Document images with source code

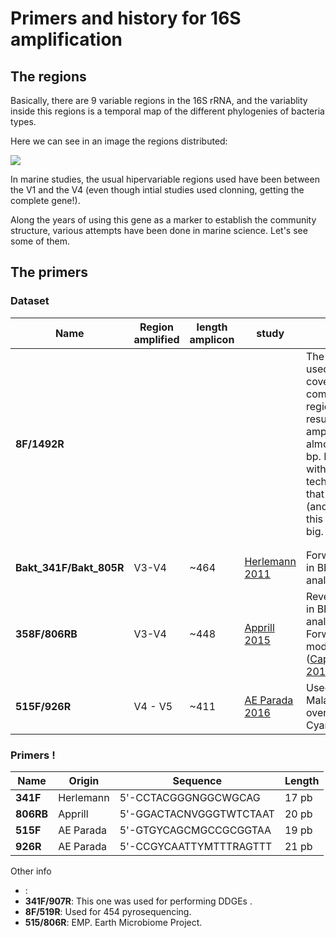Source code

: # Primers and history for 16S amplification

## The regions 

Basically, there are 9 variable regions in the 16S rRNA, and the variablity inside this regions is a temporal map of the different phylogenies of bacteria types. 

Here we can see in an image the regions distributed:

![](https://image.slidesharecdn.com/ampseq-lecture-2013-131113011207-phpapp02/95/amplicon-sequencing-introduction-9-638.jpg?cb=1395905479)

In marine studies, the usual hipervariable regions used have been between the V1 and the V4 (even though intial studies used clonning, getting the complete gene!). 

Along the years of using this gene as a marker to establish the community structure, various attempts have been done in marine science. Let's see some of them. 

## The primers 

### Dataset 
| Name | Region amplified | length amplicon | study | Obvs. |
|-----|-------------------|----------------|--------|-------|
|**8F/1492R**||||The initial one, used by covering the complete region, and resulting in an amplicon of almost 1485 bp. Right now, with the technologies that we use (and Illumina) this is far too big. |
||||||
||||||
|**Bakt_341F/Bakt_805R**|V3-V4|~464|[Herlemann 2011](https://www.ncbi.nlm.nih.gov/pubmed/21472016) |Forward used in BBMO analysis.|
|**358F/806RB**|V3-V4|~448|[Apprill 2015](https://www.int-res.com/articles/ame_oa/a075p129.pdf)|Reverse used in BBMO analysis. Forward not modified ([Caporaso 2011](http://www.pnas.org/content/108/Supplement_1/4516))| 
|**515F/926R**|V4 - V5|~411|[AE Parada 2016](https://www.ncbi.nlm.nih.gov/pubmed/26271760)|Used both in Malaspina, overampli Cyanobacteria|


### Primers !


| Name |Origin  | Sequence| Length | 
|------|------|---------|--------|
|**341F**|Herlemann|5'-CCTACGGGNGGCWGCAG|17 pb | 
|**806RB**|Apprill|5'-GGACTACNVGGGTWTCTAAT| 20 pb |
|**515F**|AE Parada|5'-GTGYCAGCMGCCGCGGTAA| 19 pb |
|**926R**|AE Parada|5'-CCGYCAATTYMTTTRAGTTT| 21 pb | 

Other info
- : 
- **341F/907R**: This one was used for performing DDGEs . 
- **8F/519R**: Used for 454 pyrosequencing. 
- **515/806R**: EMP. Earth Microbiome Project.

BRIEF:
Would you please set down the data above again exactly, without its pictures?

PROBLEM SOLUTION:
Source code

: # Primers and history for 16S amplification

## The regions 

Basically, there are 9 variable regions in the 16S rRNA, and the variablity inside this regions is a temporal map of the different phylogenies of bacteria types. 

Here we can see in an image the regions distributed:

![](https://image.slidesharecdn.com/ampseq-lecture-2013-131113011207-phpapp02/95/amplicon-sequencing-introduction-9-638.jpg?cb=1395905479)

In marine studies, the usual hipervariable regions used have been between the V1 and the V4 (even though intial studies used clonning, getting the complete gene!). 

Along the years of using this gene as a marker to establish the community structure, various attempts have been done in marine science. Let's see some of them. 

## The primers 

### Dataset 
| Name | Region amplified | length amplicon | study | Obvs. |
|-----|-------------------|----------------|--------|-------|
|**8F/1492R**||||The initial one, used by covering the complete region, and resulting in an amplicon of almost 1485 bp. Right now, with the technologies that we use (and Illumina) this is far too big. |
||||||
||||||
|**Bakt_341F/Bakt_805R**|V3-V4|~464|[Herlemann 2011](https://www.ncbi.nlm.nih.gov/pubmed/21472016) |Forward used in BBMO analysis.|
|**358F/806RB**|V3-V4|~448|[Apprill 2015](https://www.int-res.com/articles/ame_oa/a075p129.pdf)|Reverse used in BBMO analysis. Forward not modified ([Caporaso 2011](http://www.pnas.org/content/108/Supplement_1/4516))| 
|**515F/926R**|V4 - V5|~411|[AE Parada 2016](https://www.ncbi.nlm.nih.gov/pubmed/26271760)|Used both in Malaspina, overampli Cyanobacteria|


### Primers !


| Name |Origin  | Sequence| Length | 
|------|------|---------|--------|
|**341F**|Herlemann|5'-CCTACGGGNGGCWGCAG|17 pb | 
|**806RB**|Apprill|5'-GGACTACNVGGGTWTCTAAT| 20 pb |
|**515F**|AE Parada|5'-GTGYCAGCMGCCGCGGTAA| 19 pb |
|**926R**|AE Parada|5'-CCGYCAATTYMTTTRAGTTT| 21 pb | 

Other info
- : 
- **341F/907R**: This one was used for performing DDGEs . 
- **8F/519R**: Used for 454 pyrosequencing. 
- **515/806R**: EMP. Earth Microbiome Project.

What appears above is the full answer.